Stephanie Meyer’s The Host

Let me get this out of the way – I was once a teenage girl, and I once loved loved loved the Twilight series by Stephanie Meyer (only the books). However, the series was spoiled irredeemably for me by the movies. I kind of like Kristen Stewart, I kind of like Robert Pattinson. But definitely not in the movie franchise. Definitely no. Bite me. And so, my love for the books too, took an unfortunate turn, where from I never really attempted to retrieve them.

What motivated me to pick up The Host by Stephanie Meyer? For 7 years I convinced myself that Stephanie Meyer has a unique style of writing that does not (unnecessarily) delve into too many details, stays simple and easy to relate to. Honestly, these are book characteristics that I highly value. Except if the book is written by a certain JRR Tolkien. Then, please oh please bring on the details. There’s no one who can write quite so beautifully.

Back to The Host – after a good 7 years, last year I picked up the book. And to be honest, I wasn’t disappointed. Let me say this at the outset – the book is not outstanding in anyway, but it is in no way dreadfully disappointing. She has explored an interesting way of looking at alien invasion.
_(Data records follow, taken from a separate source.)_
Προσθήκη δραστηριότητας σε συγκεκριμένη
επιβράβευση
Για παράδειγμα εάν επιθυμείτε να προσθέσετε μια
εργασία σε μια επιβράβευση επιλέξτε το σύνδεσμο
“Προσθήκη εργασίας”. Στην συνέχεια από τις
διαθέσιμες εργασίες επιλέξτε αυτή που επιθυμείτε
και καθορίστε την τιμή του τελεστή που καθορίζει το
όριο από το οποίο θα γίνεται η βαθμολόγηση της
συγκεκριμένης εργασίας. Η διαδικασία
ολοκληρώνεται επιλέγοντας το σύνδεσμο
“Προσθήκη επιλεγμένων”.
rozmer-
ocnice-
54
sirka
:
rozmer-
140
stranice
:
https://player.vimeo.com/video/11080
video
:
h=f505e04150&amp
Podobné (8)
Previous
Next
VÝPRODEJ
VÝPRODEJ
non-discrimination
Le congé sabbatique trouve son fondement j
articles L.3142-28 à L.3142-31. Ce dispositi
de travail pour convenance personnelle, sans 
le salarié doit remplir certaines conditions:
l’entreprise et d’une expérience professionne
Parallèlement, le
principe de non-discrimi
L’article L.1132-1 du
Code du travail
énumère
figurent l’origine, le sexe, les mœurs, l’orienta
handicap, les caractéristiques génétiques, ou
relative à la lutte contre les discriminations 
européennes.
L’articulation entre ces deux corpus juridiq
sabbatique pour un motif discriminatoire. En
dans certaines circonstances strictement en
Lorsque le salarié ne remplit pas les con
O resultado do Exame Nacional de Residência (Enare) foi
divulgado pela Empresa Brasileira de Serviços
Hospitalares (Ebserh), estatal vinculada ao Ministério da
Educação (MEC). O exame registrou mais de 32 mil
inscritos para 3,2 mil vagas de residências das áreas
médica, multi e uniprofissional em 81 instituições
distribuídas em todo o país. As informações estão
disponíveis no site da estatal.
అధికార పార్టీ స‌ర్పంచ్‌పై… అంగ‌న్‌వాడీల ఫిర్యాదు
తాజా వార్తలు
Her aliens don’t come to earth and drive us to the point of extinction by waging a war against us from the outside with traditional forms of warfare. They invade us literally – from the inside.

Stephanie Meyer’s alien is the quintessential poster child for those who cause harm by believing that they are too noble. In The Host, Meyer shows us really how helpless we could be if faced with a similar invasion. The book mainly follows an unwilling host (a human by the name Melanie Stryder), who has an iron will and determination to not give up her mind or her body over to an alien being, without putting up a fight.

The book has a few surprises and twists I have come to expect from Meyer. These are plot points that will keep you thumbing the pages, though the book is quite long. If romance is not your cup of tea, then it’s better to give this book a miss – with 600+ pages, you will be dedicating a significant part of a week to this book. If you can stomach romance, and an undercurrent of fantasy, then go for it.

One good thing about this book – it doesn’t have shiny vampires, and a girl who needs rescuing every half an hour. Stryder is a head-strong girl whose goal is to find her boyfriend and brother and is unwilling to let go of her mind or body over to the alien till she has fulfilled her goal.

Overall, I’d give this book 3 stars – 2 for storyline, 1 for character development, 1 for fantasy elements (that’s 4 stars), but minus 1 star for the unbearable length of the book.